+++ Text passage +++
15. Viewed in the light of the guidelines indicated above it is clear that the nomination of a person belonging to OBC in spite of three members of OBCs being elected as commissioners, has to be struck down as illegal. Nomination of the first appellant was rightly quashed by the learned single Judge.

16-17. Second appellant claims to be a

member of Malo community and he further claims that Malo community is included in the Presidential List of Scheduled Castes. We find from the Constitution (Scheduled Castes) Order, 1950 that Malo community falls within item 2, Part-II relating to Assam. Therefore, the surviving controversy is whether the second appellant is a member of Malo community. The second appellant relied on a certificate issued by the President, Assam Scheduled Castes Development Council to show that he belongs to Malo community. The learned single Judge has not acted on this certificate.

18. Our attention is invited to certain parts of Rule 3 of the Scheduled Castes and Scheduled Tribes (Reservation of Vacancies in Services and Posts) Rules, 1983. Sub-rule (1)(a) of Rule 3, as it originally stood, stated that Scheduled Caste MLAs and Scheduled Caste MPs, subject to approval by the Deputy Commissioner, and members of the Advisory Council for Welfare of Scheduled Castes were authorised to issue caste certificates within the jurisdiction of the district which they represent and the Chairman of the Sub-Divisional Scheduled Castes Development Board within the jurisdiction of the subdivision concerned and the President and Vice-President of the Assam Anusuchit Jati Parishad and the Presidents of different district and sub-divisional units were authorised to issue certificates within their jurisdiction. By the amendment introduced in 1991 it is made clear that the Deputy Commissioner of the concerned district of which the candidate is a resident is authorised to grant certificate after holding enquiry through sub-Divisional Officers and functionaries. The Deputy Commissioners are empowered to obtain assistance as they think fit and proper from the members of the authorised Advisory Council for Welfare of Scheduled Castes, the Chairman, Sub-Divisional Scheduled Castes Development Board, President, Anuchuchit Jati Parishad and President of the district and sub-division level units of the Parishad. It is true, as pointed out by the learned counsel for the appellants, that this rule in terms applies only in cases of filling up vacancies in civil posts and not for nomination under the

provisions of the Act. But then it is also not shown how President of Assam Scheduled Castes Development Council, is empowered to issue such certificate. The status and constitution of the organisation is not disclosed by the appellants, Therefore the certificate can have no sanctity. It is possible to hold that certificate issued by the Deputy Commissioner after due enquiry can be accepted in proof of the fact that a candidate belongs to Scheduled Castes or Scheduled Tribes or OBCs. The learned single Judge was right in disregarding the certificate relied on by the second appellant. In this view, the learned single Judge was justified in setting aside the nomination of the second appellant.
+++ Data extract +++
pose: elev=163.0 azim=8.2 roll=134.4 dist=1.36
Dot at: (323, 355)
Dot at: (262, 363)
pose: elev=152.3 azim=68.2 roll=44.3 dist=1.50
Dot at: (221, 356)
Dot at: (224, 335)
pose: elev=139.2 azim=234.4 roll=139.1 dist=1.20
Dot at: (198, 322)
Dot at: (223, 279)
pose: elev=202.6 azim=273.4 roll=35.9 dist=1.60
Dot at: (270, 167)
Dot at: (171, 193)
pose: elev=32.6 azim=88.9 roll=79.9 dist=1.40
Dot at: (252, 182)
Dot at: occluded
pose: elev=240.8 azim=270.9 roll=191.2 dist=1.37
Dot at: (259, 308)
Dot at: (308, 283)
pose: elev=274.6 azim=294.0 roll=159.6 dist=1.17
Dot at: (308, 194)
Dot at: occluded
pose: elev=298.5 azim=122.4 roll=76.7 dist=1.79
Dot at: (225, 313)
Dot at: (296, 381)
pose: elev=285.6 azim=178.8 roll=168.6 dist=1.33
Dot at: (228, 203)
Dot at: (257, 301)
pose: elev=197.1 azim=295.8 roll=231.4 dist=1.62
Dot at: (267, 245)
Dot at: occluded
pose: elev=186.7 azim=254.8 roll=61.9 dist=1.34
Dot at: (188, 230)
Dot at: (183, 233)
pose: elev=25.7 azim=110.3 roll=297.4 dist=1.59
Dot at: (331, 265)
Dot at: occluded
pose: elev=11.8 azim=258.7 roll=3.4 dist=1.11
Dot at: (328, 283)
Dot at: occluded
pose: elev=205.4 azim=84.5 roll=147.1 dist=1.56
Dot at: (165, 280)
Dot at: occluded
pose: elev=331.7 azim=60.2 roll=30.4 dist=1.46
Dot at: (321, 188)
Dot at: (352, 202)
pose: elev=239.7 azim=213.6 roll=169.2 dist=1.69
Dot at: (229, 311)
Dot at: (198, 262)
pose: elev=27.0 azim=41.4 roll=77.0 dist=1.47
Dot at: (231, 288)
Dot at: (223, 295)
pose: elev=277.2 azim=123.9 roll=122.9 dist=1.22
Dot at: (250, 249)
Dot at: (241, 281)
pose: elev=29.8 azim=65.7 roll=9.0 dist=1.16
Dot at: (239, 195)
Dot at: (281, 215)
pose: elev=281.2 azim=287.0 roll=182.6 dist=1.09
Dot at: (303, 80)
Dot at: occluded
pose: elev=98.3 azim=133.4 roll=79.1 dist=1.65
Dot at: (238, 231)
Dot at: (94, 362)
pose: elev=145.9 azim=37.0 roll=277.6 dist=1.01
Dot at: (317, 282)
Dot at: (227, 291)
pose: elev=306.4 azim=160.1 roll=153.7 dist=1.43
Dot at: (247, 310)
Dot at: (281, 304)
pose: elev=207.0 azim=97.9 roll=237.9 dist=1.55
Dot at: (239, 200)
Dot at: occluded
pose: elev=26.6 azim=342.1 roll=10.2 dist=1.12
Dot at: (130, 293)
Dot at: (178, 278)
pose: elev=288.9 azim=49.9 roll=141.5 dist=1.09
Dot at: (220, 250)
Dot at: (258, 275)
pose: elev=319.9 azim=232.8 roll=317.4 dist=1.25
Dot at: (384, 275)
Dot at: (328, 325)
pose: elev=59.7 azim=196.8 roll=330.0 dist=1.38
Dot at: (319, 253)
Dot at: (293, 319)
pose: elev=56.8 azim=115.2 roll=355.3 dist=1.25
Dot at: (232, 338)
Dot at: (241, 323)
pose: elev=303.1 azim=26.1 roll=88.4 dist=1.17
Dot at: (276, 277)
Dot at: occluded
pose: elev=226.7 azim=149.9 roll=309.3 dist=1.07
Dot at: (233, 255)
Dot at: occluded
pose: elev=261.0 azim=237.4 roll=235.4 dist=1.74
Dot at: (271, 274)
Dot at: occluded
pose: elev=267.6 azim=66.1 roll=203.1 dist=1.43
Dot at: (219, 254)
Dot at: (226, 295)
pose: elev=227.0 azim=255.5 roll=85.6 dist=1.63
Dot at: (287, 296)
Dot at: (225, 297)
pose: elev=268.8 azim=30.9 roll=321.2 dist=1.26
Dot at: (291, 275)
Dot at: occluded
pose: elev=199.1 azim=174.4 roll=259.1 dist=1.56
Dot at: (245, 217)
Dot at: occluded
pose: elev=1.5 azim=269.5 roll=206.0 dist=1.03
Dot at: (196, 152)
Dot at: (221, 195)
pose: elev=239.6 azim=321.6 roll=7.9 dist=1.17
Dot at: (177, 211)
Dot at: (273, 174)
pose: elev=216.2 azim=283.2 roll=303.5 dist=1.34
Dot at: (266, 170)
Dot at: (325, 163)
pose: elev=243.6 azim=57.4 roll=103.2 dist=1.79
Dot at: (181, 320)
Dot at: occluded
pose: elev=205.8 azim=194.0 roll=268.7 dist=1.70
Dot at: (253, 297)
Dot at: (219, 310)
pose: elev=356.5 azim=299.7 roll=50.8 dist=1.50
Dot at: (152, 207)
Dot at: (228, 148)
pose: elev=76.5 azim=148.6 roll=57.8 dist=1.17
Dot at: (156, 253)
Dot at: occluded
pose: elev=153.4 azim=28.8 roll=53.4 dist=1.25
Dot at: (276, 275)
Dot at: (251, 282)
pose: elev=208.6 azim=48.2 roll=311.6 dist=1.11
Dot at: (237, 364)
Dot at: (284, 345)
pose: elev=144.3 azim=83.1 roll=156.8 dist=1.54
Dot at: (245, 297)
+++
Requirement: Please resume the court judgment above on the two appellants' nominations, starting right after its final sentence.

Answer to the exercise:
19. We would, however, like to make it clear that the judgment of the learned single Judge and our judgment do not mean that the second appellant is not a member of Malo community or not a member of Scheduled Castes community. That matter has to be considered afresh by the State Government when it undertakes the process of making fresh nomination. It is expecterd that the State Government will satisfy itself about the status of persons to be nominated on the basis of reliable materials. With these observations the writ appeal is dismissed. There will be no order as to costs.